Why three protocols?

Email was designed in 1982 to be permissive — any server could claim to be sending mail on behalf of any domain. SPF, DKIM, and DMARC are three layered patches that, together, let receiving mail servers verify that an inbound message is genuinely authorized by the domain it claims to be from.

  • SPF answers "which IPs are allowed to send mail as example.com?"
  • DKIM answers "was this message actually signed by example.com's mail server?"
  • DMARC answers "what should happen if either of the above fails?"

Step 1 — Publish SPF

SPF is a TXT record at the apex of your domain.
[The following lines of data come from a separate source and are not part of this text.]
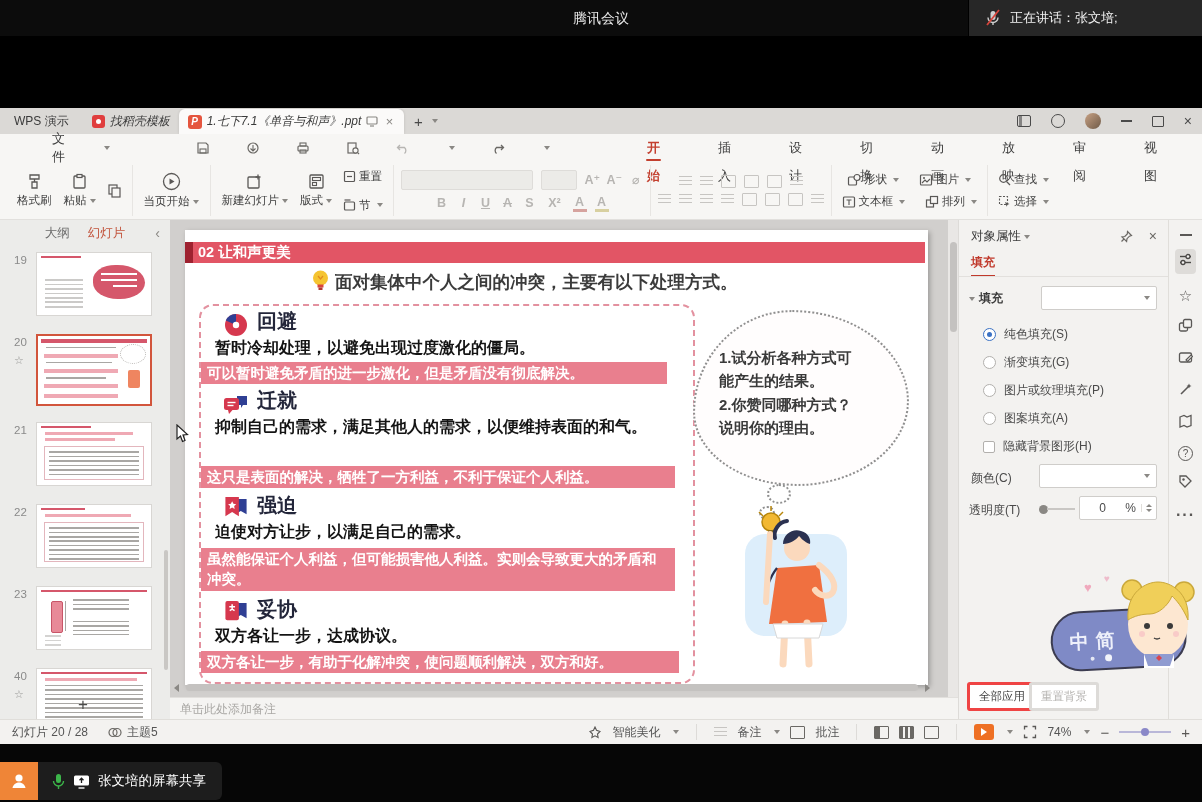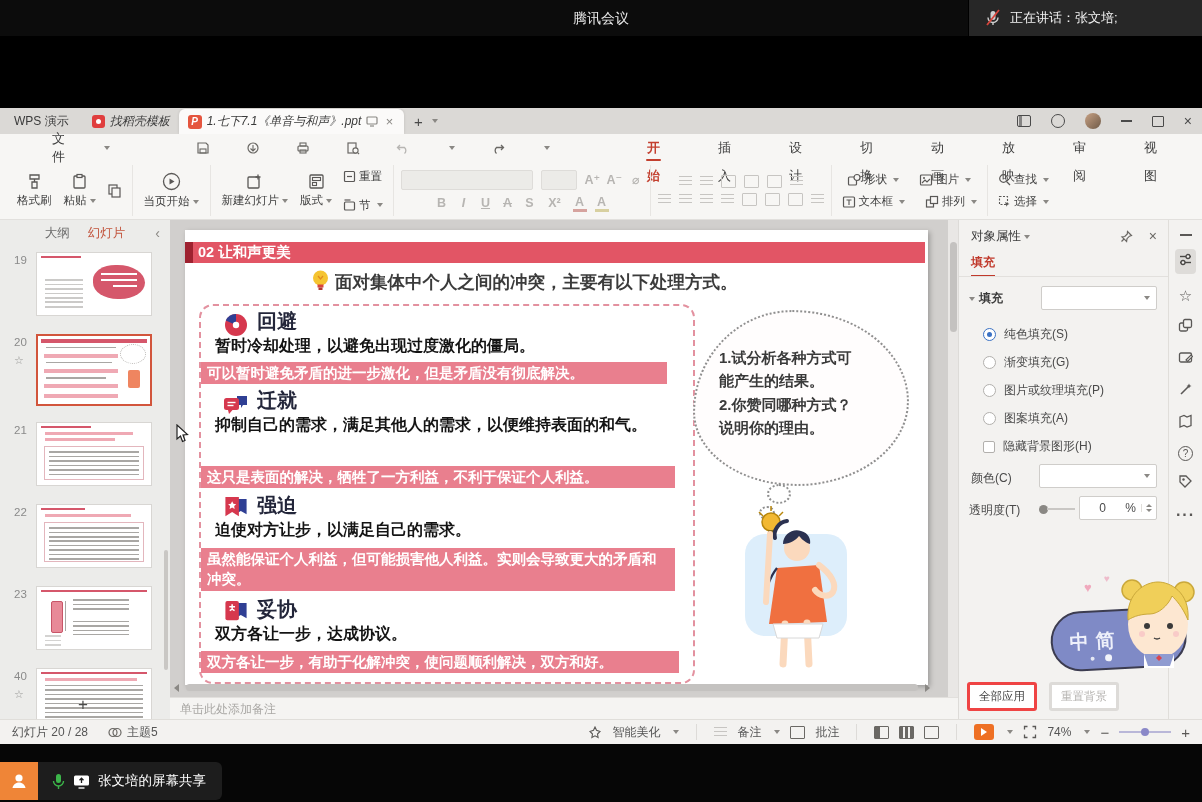--- a/index.html
+++ b/index.html
@@ -102,7 +102,7 @@
   .m-icon{position:absolute;left:38px;width:26px;height:26px;}
   .m-name{position:absolute;left:72px;font-size:20px;font-weight:800;color:#23263a;}
   .m-desc{position:absolute;left:30px;width:452px;font-size:16px;font-weight:700;color:#141414;line-height:1.45;
-          font-family:Liberation Mono, monospace;}
+          font-family:Liberation Sans, sans-serif;}
   .m-note{position:absolute;left:16px;background:#e97f8e;color:#fff;font-size:14.5px;font-weight:700;
           padding:1px 6px;line-height:1.4;}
It lists the hosts allowed to send mail on your behalf. You'll typically include your transactional provider and your Workspace.

example.com IN TXT
"v=spf1 include:_spf.google.com include:mailgun.org ~all"

The ~all at the end is a soft-fail — receivers will mark rather than reject mail from non-listed senders. Once you trust your config, escalate to -all.

Step 2 — Set up DKIM

DKIM signs each outbound message with a cryptographic key. The public half of that key lives in DNS under a per-provider selector.
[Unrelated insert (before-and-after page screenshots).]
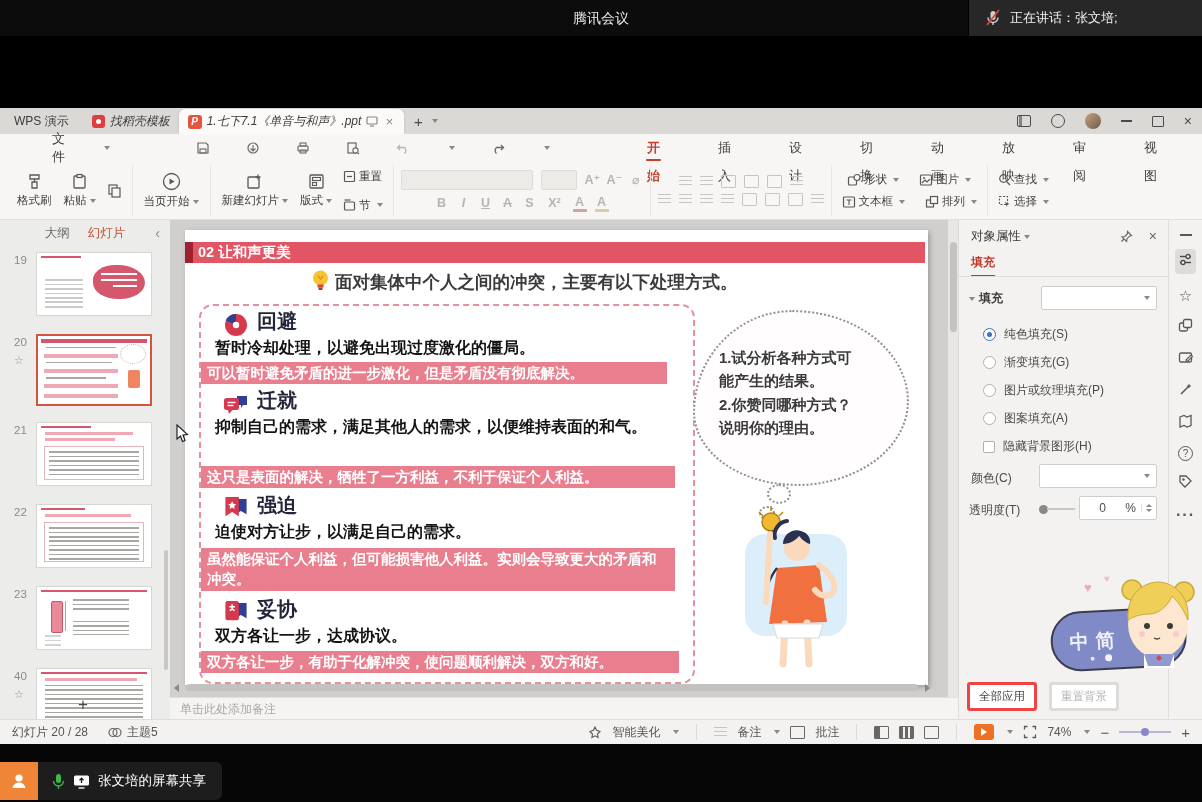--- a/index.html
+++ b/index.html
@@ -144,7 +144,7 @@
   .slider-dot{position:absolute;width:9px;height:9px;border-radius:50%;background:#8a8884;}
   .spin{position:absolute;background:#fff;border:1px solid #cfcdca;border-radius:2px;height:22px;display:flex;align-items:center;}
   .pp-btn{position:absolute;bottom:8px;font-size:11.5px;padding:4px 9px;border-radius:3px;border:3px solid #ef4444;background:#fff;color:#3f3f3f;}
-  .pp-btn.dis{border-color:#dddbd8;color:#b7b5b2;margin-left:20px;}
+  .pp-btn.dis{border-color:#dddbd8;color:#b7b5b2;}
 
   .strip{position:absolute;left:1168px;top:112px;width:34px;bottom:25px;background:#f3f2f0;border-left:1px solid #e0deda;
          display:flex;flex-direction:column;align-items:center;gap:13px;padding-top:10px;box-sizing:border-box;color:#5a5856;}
google._domainkey.example.com IN TXT
"v=DKIM1; k=rsa; p=MIIBIjANBgkqhkiG9w0BAQEFAAOCAQ8AMIIBCgKCAQEA..."

Step 3 — Activate DMARC

DMARC ties SPF and DKIM together and tells the world what to do when one of them fails. Start with p=none and just collect reports for two weeks before tightening.

_dmarc.example.com IN TXT
"v=DMARC1; p=quarantine; rua=mailto:dmarc@example.com; pct=100"

Verify it all worked

Run a lookup on DNSfish — the result page will show inline badges next to each TXT confirming SPF parsed, DKIM published, and DMARC active. Then send yourself a test message and check the headers for spf=pass and dkim=pass.